* _Given text_:
The organizations also highlighted World Health Assembly Resolution 65.20, adopted in 2012. This resolution introduced the systematic documentation and reporting of attacks on health care by the WHO to build an evidence base for prevention, and accountability.
The ICRC, WHO, and MSF stated they are prepared to provide medical expertise and operational capacity to help states implement the actionable roadmap originally provided by the UN Secretary-General to accompany Resolution 2286.
Urgent Measures for Implementation
To prevent another decade of deteriorating norms and unjustifiable violence, the joint statement calls upon all states to urgently implement several concrete measures:

- Translate existing commitments into concrete actions to implement Resolution 2286 and promote efforts such as the Global IHL initiative’s work on hospital protection.
- Integrate the protection of health care into the doctrine, rules of engagement, and operational guidance of security and armed forces.
- Review, enact, and strengthen domestic laws specifically designed to protect health care during armed conflicts.
- Allocate necessary financial, technical, and operational resources to promote and protect the provision of health care.
- Use all available diplomatic and political means to influence other parties to conflict, including supported proxies, to comply with obligations.
- Conduct transparent, swift, and impartial investigations into attacks on health care to ensure accountability under applicable legal frameworks.
- Provide regular and transparent reporting on the progress, challenges, and lessons learned in the implementation of Resolution 2286.
The organizations argue that the continued damage to health facilities and the injury of medical workers are not failures of the law itself, but a lack of leadership from world leaders.
The obligation under international humanitarian law (IHL) to “respect and ensure respect…in all circumstances” requires states not only to abide by these rules themselves, but also to use all possible influence to ensure that other states and parties to conflict do the same.Source: Joint call by the President of the ICRC, the Director-General of WHO and the International President of MSF
The joint appeal concludes with a demand for immediate political leadership to end the targeting of medical services, asserting that health care must never be a casualty of war.

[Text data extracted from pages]
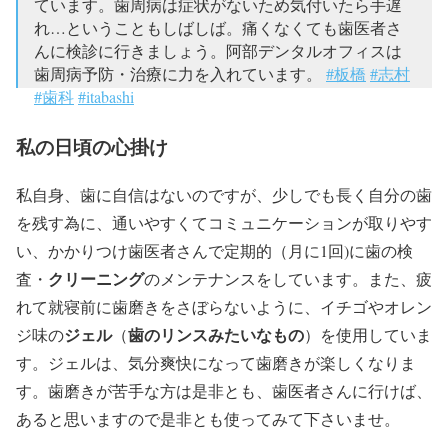
ています。歯周病は症状がないため気付いたら手遅
れ…ということもしばしば。痛くなくても歯医者さ
んに検診に行きましょう。阿部デンタルオフィスは
歯周病予防・治療に力を入れています。
#板橋
#志村
#歯科
#itabashi
— 阿部デンタルオフィス (@ABE_DENTAL_O)
2017
私の日頃の心掛け
年11月2日
私自身、歯に自信はないのですが、少しでも長く自分の歯
を残す為に、通いやすくてコミュニケーションが取りやす
い、かかりつけ歯医者さんで定期的（月に1回)に歯の検
クリーニング
査・
のメンテナンスをしています。また、疲
れて就寝前に歯磨きをさぼらないように、イチゴやオレン
ジェル
歯のリンスみたいなもの
ジ味の
（
）を使用していま
す。ジェルは、気分爽快になって歯磨きが楽しくなりま
す。歯磨きが苦手な方は是非とも、歯医者さんに行けば、
あると思いますので是非とも使ってみて下さいませ。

* _Task item_: Reproduce word for word the part of the text on attacks against health care starting at "- Provide regular" and ending at "from world leaders.". These records come from a separate source.

* _Answer for this exercise_:
- Provide regular and transparent reporting on the progress, challenges, and lessons learned in the implementation of Resolution 2286.
The organizations argue that the continued damage to health facilities and the injury of medical workers are not failures of the law itself, but a lack of leadership from world leaders.